La reciente llamada entre los dos líderes y la llegada de Yates, definida por el mismo como “una visita de bajo perfil”, viene a demostrar la importancia que el conservatismo estadounidense otorga históricamente a la isla autogobernada. Sin haber llegado Trump todavía a la presidencia, los republicanos ya han dejado claro el papel fundamental que Taiwán podría jugar en la política exterior del país de las barras y estrellas.

El partido que dirige hoy Trump tiene una larga e histórica relación con Taiwán. “Nuestras relaciones seguirán basándose en lo dispuesto en el Acta de Relaciones con Taiwán (TRA, siglas en inglés), y afirmamos las Seis Garantías dadas a Taiwán en 1982 por el presidente Reagan”, afirmó la plataforma del Partido Republicano durante su última convención. El TRA y las seis garantías son los principales documentos que rigen las relaciones entre el país todavía presidido por Obama y el territorio taiwanés.

Durante su rueda de prensa, Yates ha declarado que “son necesarios más puentes entre Taiwán y Estados Unidos”, haciendo énfasis en “las relaciones entre las personas”. El otrora misionero es el responsable de la sección sobre Taiwán -una nación reconocida por tan solo 22 países en la ONU y cuyo territorio se atribuye el Gobierno de la República Popular China- de la plataforma del Partido Republicano.
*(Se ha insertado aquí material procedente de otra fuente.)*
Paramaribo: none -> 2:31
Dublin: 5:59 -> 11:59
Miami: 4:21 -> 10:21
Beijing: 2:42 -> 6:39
La larga experiencia en Taiwán del exconsejero de Cheney le ha granjeado una gran popularidad en la isla. Su chino fluido y las relaciones que mantiene con la clase política en Taipéi –se ha reunido con todos los presidentes elegidos democráticamente en la ínsula- lo han llevado a convertirse en un claro interlocutor entre Washington y la capital taiwanesa.

En la rueda de prensa de esta tarde Yates ha destacado que “es importante recordar que la gente de Taiwán ha tenido por un largo tiempo buenos amigos en el movimiento conservador estadounidense y el Partido Republicano”. De esta manera, el también comentarista y posible miembro del gobierno Trump dejaba entrever la mejor sintonía de su partido con la región, en detrimento de la administración dirigida por Barack Obama.

“En 140 caracteres o menos, casi destruyó un mito que creo que ha obstaculizado el sentido común en Washington por varias décadas”, comentó Yates en referencia a los tuits que el futuro presidente Trump escribió tras su conversación con Tsai, añadiendo que “nadie va a decirle con quién puede hablar y cómo va a hacerlo”. Con estas declaraciones el político señalaba lo que muchos miembros de su partido llevan deseando durante muchos años: una relación más fuerte con Taiwán.

La llamada entre Trump y Tsai es la primera interacción de este tipo que tiene lugar entre Estados Unidos y Taiwán desde que en 1979 Washington reconociera el régimen de Pekín como la verdadera China. El ministerio de exteriores taiwanés definió la llamada como “un símbolo de amistad”.